Business News of Friday, 14 September 2018
Source: Michael Creg Afful
The Electricity Company of Ghana (ECG) has welcomed the decision by the Minister for Energy, John Peter Amewu, to fight illegal electricity connection in the country.
According to the ECG, power theft, popularly known as illegal connection, has been draining the company’s finances and for that matter Ghana’s economy and, in the light of this, the ECG commends the sector Minister’s bold decision.
Data from the ECG available to this writer, indicates that out of about 250,616 meters examined across the country, 11,890 were found to have been tampered with.
Per the regional distribution of illegal connections, Ashanti Region tops, followed by Accra West and Central Region.
Eastern Region was on the fourth position, while Western, Accra East, Tema and Volta followed.
Per the data, ECG has been able to retrieve GHC26,007,153 from power theft between January and July 2018.
Speaking to Oman FM, the Public Relations Officer of the Electricity Company of Ghana (ECG), William Boateng, who expressed serious concerns about the issue, applauded the Energy Minister for his readiness to fight illegal electricity connection.
He explained that power theft is one of the major problems, as far as the operations of the company is concerned.
William Boateng, who described the issue as worrying, noted that power theft contributes to between 15 and 20 percent of the losses in the operations of the company, stressing that “it is because of this that we have created loss control unit in all the regions.
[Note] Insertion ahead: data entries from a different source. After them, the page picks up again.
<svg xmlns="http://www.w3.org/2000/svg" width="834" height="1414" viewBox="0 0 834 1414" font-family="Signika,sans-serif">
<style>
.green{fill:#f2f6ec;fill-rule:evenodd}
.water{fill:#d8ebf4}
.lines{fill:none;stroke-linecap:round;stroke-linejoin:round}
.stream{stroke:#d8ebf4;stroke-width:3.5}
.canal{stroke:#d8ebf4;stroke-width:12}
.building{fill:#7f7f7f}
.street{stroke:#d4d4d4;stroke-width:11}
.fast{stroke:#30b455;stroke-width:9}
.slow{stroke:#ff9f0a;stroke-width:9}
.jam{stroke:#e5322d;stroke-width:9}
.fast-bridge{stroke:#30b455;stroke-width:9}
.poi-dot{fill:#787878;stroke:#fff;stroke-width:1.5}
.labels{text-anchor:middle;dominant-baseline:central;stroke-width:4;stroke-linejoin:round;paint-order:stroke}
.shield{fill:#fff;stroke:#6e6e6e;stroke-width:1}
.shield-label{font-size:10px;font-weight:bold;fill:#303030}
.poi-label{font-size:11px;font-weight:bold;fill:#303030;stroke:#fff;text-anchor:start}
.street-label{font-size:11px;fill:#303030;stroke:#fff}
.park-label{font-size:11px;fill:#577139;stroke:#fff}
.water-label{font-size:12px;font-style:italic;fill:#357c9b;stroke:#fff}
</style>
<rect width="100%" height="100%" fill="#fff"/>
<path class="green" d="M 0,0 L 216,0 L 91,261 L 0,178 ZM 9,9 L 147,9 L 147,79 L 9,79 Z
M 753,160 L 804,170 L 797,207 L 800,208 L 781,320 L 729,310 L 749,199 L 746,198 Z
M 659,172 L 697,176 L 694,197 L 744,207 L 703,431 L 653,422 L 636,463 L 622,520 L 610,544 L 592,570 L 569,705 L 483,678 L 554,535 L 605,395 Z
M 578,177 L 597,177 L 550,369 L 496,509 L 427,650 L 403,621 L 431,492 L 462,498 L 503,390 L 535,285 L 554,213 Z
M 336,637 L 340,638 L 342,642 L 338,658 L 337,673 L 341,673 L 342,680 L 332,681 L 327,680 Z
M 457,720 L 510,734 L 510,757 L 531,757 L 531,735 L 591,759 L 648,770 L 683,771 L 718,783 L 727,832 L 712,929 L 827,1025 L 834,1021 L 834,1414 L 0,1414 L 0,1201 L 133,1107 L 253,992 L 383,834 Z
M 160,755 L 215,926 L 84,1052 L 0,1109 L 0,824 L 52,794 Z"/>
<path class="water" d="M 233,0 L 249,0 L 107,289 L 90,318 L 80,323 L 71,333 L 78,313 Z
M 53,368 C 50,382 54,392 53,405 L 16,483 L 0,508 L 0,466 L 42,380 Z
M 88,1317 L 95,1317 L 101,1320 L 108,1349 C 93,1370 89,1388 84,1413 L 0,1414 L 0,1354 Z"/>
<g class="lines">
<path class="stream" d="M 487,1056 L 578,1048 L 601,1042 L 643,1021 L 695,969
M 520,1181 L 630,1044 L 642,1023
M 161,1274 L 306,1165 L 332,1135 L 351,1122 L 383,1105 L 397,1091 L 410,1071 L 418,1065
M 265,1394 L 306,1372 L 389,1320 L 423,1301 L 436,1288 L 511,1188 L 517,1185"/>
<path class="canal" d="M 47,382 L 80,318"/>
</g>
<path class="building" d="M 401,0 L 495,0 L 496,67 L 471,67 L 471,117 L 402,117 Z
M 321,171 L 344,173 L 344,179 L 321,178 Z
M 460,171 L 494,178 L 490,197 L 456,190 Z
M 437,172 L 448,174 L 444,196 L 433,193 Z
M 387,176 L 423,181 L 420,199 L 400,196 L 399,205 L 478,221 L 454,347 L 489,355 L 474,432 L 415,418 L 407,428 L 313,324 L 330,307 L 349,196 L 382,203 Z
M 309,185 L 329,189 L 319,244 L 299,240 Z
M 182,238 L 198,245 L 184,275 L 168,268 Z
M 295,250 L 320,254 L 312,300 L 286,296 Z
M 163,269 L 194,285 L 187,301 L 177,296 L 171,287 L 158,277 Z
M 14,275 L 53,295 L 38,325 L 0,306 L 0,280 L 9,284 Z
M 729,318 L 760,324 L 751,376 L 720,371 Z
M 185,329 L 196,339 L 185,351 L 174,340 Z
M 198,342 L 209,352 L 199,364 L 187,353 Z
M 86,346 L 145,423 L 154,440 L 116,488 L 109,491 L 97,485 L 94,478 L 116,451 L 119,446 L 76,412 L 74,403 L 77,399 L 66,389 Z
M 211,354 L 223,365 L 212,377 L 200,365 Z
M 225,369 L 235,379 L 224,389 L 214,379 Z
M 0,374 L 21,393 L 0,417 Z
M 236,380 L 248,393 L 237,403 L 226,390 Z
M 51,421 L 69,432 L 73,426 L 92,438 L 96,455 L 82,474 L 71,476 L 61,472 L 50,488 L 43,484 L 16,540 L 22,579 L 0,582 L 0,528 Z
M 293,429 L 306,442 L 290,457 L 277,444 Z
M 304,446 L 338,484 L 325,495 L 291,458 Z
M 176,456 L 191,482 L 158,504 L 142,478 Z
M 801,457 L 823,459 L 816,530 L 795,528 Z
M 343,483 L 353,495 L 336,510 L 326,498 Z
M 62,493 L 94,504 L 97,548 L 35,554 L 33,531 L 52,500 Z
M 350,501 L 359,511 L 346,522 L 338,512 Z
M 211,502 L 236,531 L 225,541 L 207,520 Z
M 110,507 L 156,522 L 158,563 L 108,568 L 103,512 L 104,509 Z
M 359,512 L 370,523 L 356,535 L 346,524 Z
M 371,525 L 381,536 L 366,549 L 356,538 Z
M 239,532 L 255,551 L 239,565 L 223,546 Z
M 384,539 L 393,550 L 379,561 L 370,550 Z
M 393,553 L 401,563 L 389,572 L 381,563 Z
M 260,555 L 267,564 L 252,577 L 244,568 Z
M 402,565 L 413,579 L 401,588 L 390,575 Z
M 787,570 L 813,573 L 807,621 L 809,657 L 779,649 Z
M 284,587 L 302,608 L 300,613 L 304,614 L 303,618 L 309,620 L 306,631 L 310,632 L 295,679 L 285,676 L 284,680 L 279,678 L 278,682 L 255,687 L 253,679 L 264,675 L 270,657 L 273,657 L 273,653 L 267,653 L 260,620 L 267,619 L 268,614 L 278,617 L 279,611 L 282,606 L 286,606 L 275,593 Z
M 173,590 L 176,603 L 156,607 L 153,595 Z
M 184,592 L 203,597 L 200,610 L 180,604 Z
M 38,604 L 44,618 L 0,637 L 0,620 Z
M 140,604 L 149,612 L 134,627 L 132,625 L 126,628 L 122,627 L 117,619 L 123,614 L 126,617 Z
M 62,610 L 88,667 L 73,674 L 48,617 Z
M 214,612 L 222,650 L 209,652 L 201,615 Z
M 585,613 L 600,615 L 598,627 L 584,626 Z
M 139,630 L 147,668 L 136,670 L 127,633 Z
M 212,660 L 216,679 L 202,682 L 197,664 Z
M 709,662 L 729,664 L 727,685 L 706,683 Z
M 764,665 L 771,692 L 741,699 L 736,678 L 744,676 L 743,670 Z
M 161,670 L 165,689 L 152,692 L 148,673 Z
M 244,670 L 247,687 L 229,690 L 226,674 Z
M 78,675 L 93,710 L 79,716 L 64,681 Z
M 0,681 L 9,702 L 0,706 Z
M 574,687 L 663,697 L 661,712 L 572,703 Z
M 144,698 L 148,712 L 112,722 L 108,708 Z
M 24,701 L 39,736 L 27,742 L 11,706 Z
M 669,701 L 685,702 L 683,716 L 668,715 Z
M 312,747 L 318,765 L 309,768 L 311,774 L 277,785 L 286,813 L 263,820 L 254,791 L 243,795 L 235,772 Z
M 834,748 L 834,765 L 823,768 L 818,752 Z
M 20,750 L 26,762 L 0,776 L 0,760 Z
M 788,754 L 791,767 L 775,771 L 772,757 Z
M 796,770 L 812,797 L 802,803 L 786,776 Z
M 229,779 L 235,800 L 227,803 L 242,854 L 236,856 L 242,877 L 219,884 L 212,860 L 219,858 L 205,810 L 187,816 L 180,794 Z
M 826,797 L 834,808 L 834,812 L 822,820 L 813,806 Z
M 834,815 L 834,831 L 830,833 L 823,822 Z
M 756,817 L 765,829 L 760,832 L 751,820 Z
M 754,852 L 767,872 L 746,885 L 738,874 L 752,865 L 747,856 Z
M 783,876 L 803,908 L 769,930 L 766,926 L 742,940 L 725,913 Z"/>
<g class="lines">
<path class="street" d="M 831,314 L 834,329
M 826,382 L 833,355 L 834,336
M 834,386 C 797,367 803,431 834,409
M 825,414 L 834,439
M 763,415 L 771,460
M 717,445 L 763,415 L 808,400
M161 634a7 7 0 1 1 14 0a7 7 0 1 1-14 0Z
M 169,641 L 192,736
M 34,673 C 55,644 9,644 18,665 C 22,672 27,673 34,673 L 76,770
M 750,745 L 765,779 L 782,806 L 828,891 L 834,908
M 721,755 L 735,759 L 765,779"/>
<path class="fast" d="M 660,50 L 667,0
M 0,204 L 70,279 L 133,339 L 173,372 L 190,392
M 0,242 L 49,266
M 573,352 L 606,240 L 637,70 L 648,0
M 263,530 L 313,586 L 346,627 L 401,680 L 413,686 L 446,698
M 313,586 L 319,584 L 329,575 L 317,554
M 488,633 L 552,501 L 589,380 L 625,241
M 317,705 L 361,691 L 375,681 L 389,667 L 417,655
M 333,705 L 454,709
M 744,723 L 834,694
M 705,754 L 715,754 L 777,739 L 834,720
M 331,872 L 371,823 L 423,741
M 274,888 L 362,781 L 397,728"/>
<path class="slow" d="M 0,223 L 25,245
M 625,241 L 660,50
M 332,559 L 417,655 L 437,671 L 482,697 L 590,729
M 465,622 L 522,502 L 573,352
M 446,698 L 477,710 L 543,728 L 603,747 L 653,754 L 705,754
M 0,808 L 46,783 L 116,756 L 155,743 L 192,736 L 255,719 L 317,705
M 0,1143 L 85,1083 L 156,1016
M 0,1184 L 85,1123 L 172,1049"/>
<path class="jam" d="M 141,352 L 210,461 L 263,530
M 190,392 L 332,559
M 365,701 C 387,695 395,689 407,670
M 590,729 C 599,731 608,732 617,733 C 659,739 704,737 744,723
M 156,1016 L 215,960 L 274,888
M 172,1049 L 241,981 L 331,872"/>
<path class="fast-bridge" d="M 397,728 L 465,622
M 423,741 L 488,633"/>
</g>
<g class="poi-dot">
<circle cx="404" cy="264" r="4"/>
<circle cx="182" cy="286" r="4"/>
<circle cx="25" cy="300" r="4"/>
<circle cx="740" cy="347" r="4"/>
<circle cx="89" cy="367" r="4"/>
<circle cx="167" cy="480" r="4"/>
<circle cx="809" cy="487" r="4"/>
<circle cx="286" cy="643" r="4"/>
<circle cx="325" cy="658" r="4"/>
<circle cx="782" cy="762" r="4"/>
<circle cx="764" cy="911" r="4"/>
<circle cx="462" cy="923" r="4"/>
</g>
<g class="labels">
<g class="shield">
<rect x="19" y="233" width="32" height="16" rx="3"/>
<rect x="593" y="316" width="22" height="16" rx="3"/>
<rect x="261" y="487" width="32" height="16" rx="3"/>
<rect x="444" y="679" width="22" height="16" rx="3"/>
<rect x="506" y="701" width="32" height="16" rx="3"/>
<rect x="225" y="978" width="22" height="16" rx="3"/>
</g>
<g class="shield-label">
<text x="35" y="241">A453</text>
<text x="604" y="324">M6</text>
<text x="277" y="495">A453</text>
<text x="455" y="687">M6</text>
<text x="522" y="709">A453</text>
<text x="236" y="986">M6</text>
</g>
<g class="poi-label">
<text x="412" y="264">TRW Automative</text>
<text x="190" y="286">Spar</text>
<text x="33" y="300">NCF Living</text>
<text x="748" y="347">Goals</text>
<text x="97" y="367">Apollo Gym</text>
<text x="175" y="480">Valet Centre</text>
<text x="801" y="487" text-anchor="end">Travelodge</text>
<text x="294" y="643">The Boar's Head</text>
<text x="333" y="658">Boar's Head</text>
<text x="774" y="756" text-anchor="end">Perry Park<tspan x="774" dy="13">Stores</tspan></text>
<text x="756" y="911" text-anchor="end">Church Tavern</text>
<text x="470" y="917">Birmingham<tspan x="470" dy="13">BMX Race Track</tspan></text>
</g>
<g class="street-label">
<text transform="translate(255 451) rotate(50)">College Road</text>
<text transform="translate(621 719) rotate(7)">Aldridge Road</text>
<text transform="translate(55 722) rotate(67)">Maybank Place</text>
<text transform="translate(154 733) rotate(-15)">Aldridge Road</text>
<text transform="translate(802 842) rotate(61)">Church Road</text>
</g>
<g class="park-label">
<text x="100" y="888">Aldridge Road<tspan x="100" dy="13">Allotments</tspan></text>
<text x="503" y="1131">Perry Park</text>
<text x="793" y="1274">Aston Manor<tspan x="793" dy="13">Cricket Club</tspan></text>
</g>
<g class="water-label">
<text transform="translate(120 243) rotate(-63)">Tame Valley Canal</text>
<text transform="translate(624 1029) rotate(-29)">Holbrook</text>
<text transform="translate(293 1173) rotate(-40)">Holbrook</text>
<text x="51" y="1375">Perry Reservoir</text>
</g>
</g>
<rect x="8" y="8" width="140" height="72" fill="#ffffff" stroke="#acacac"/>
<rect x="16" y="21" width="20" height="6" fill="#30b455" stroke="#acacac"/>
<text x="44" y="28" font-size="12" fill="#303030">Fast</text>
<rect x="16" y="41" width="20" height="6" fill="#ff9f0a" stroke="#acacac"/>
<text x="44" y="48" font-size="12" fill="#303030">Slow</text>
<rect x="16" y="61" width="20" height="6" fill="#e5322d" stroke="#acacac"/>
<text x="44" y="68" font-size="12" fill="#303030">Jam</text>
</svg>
“We are paying particular attention on illegal connection, so we commend the Minister for his determination to tackle the issue. He has really inspired us and we’re ready to support him to deal with it,” he stated.
He underscored the need for the Regulatory Bodies namely, PURC, Energy Commission, as well as the Energy Ministry, to consider reviewing the laws regulating electricity theft to make sanctions against illegal connection much more stiffer.
He said the law should be reviewed such that if, for instance, a customer engages in illegal connection, that customer will be made to pay for the stolen power and also get disconnected for some weeks or months.
Additionally, he said the culprit could be made to hang a tag around the neck with well emblazoned inscription: ‘I engaged in illegal connection’, and made to parade the streets for days.
In his view, such punishment would deter those engaging in illegal connection.
Mr Boateng revealed that ECG will soon appoint illegal electricity connection ambassadors within the media fraternity to lead the fight against power theft.